Érick Ménard n’a jamais effectué la récolte de maïs aussi tardivement. Il espère que la neige fondra pour faire de même dans deux champs de soya. Crédit photo : Gracieuseté d’Érick Ménard

Érick Ménard n’a jamais effectué la récolte de maïs aussi tardivement. Il espère que la neige fondra pour faire de même dans deux champs de soya. Crédit photo : Gracieuseté d’Érick Ménard

Récolter le maïs un 13 décembre par -15 °C

L’hiver est arrivé trop tôt cette année, assurent des producteurs de grandes cultures contactés par La Terre. Ils n’ont pas eu le temps de récolter tout le maïs et des pertes importantes pourraient survenir dans le soya laissé au champ.

Près de Valcourt, Érick Ménard a procédé le 13 décembre à la récolte d’un champ d’une quinzaine d’hectares (ha) de maïs, une première pour lui. « On reprend le travail commencé il y a 15 jours », raconte-t-il. Il estime que les pertes de rendement pourraient atteindre 10 % en raison de la verse. Les chevreuils, ratons laveurs et dindons ont également eu le temps de manger plus d’épis, « rien pour aider aux rendements », lance l’entrepreneur à forfait. Le froid l’oblige aussi à dégeler le système de chaînes de son cueilleur à maïs avec du lave-glace. Sans oublier qu’il a récemment changé ses roues de moissonneuse par un froid de -15 °C. « Sans garage chauffé, disons que ça prend des bons gants », dit-il sans trop s’en faire.

Difficile pour le soya

Les récoltes de soya encore au champ inquiètent davantage. Deux des clients d’Érick Ménard avaient décidé de les reporter en raison d’un manque d’espace d’entreposage. Mais les flocons tombés rendent la situation critique puisque même si la neige fond, les gousses affaissées pourraient être difficiles à récolter. De plus, contrairement aux grains de maïs, la fève de soya tend à se gorger d’eau, ce qui pourrait pénaliser les producteurs.  

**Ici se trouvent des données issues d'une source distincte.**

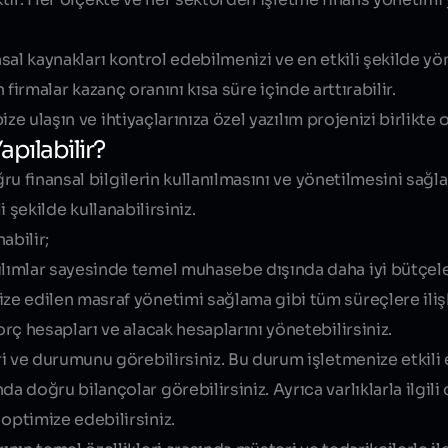
nsal kaynakları kontrol edebilmenizi ve en etkili şekilde y
 firmalar kazanç oranını kısa süre içinde arttırabilir.
ze ulaşın ve ihtiyaçlarınıza özel yazılım projenizi birlikte
apılabilir?
u finansal bilgilerin kullanılmasını ve yönetilmesini sağl
i şekilde kullanabilirsiniz.
abilir;
ılımlar sayesinde temel muhasebe dışında daha iyi bütçel
ze edilen masraf yönetimi sağlama gibi tüm süreçlere ilişki
orç hesapları ve alacak hesaplarını yönetebilirsiniz.
ri ve durumunu görebilirsiniz. Bu durum işletmenize etkili
 doğru bilançolar görebilirsiniz. Ayrıca varlıklarla ilgili 
optimize edebilirsiniz.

En Montérégie, Marc-André Chaput a 80 ha de soya qui attendent sous la neige depuis près d’un mois. « La batteuse a brisé et le temps qu’on la répare, il a neigé. Depuis, on attend. Mais lorsque ça va fondre, on va être agressifs sur le battage, ça, c’est sûr! » indique l’agriculteur de Varennes, qui possède plus de 1 000 ha en cultures de soya et de maïs. D’autres producteurs des environs vivent la même situation.